## DIRECTIVE
Starting at the line below holding "Summer for First Timers" and stopping at the line holding "acceptance of those changes.", print every line exactly, both ends included, and leave the rest out.

## DATA SUPPLIED
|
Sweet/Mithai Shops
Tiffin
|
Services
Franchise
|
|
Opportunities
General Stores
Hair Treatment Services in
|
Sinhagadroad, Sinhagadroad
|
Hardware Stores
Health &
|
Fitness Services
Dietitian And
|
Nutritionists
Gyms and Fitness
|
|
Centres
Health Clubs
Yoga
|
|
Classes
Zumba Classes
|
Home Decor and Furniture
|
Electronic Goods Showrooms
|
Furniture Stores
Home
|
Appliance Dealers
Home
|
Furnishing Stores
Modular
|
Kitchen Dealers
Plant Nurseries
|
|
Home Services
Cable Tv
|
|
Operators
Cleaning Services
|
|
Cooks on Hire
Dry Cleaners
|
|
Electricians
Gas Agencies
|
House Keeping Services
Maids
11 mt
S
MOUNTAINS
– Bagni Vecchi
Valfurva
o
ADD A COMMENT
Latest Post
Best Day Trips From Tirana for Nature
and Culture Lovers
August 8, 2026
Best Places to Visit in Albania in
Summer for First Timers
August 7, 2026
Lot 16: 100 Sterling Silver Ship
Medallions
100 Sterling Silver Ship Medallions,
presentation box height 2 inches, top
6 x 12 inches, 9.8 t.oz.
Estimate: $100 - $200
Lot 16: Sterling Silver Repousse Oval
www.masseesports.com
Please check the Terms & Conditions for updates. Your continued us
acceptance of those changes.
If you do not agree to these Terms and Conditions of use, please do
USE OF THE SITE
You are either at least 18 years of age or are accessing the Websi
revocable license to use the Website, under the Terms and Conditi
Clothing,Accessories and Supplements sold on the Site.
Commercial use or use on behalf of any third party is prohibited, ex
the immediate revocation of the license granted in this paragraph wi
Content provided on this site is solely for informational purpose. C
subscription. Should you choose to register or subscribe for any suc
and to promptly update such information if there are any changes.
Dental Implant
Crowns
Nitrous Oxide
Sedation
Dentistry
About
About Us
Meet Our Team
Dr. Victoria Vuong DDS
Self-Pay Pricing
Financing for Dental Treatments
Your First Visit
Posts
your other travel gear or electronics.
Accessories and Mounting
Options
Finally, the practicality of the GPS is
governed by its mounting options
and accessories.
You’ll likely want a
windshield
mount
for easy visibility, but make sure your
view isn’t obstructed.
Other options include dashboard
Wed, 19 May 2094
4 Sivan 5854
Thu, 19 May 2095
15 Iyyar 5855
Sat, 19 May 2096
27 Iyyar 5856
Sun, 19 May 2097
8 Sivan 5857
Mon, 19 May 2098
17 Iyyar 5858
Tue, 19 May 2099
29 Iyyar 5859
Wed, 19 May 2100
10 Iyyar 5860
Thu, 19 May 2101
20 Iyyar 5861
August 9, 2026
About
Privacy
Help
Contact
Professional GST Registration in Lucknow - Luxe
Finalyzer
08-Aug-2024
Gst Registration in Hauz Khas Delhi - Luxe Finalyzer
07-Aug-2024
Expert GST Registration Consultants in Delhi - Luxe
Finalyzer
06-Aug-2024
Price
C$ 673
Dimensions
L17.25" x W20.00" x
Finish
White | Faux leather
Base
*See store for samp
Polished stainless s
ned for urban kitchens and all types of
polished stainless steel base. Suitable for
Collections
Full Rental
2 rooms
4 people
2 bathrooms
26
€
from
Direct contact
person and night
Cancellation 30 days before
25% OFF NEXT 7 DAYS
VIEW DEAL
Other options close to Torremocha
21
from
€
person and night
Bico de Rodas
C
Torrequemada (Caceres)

--

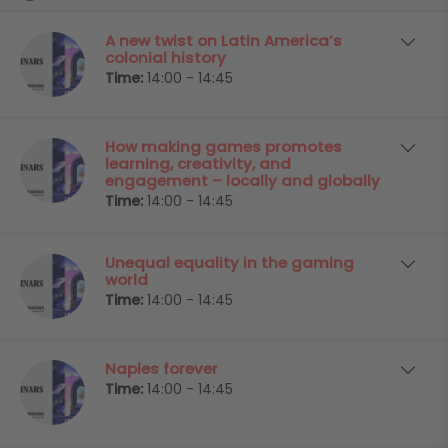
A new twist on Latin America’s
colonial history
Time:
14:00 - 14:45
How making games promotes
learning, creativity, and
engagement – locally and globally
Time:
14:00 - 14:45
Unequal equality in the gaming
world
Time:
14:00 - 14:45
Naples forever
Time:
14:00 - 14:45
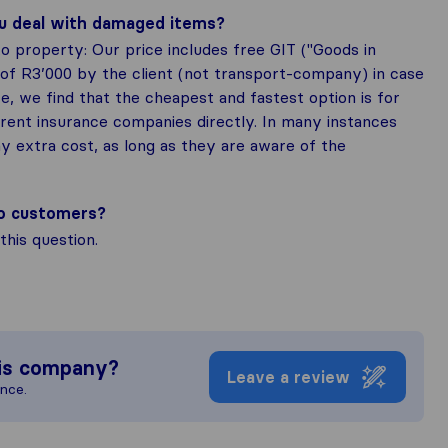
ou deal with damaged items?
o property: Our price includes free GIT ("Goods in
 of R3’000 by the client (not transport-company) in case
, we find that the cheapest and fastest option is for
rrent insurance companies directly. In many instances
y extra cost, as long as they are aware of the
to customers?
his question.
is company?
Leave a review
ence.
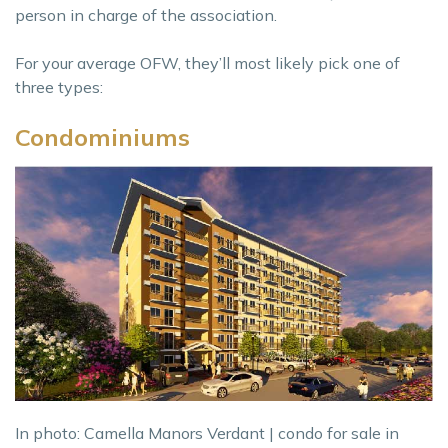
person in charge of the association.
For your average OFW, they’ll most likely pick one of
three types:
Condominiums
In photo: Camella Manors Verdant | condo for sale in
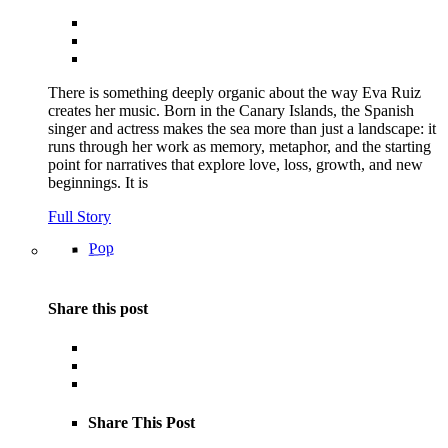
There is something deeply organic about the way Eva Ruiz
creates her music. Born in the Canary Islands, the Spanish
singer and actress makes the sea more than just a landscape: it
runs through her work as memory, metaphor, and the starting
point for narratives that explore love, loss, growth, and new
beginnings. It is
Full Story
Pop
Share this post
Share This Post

## SOLVED EXERCISE
Summer for First Timers
August 7, 2026
Lot 16: 100 Sterling Silver Ship
Medallions
100 Sterling Silver Ship Medallions,
presentation box height 2 inches, top
6 x 12 inches, 9.8 t.oz.
Estimate: $100 - $200
Lot 16: Sterling Silver Repousse Oval
www.masseesports.com
Please check the Terms & Conditions for updates. Your continued us
acceptance of those changes.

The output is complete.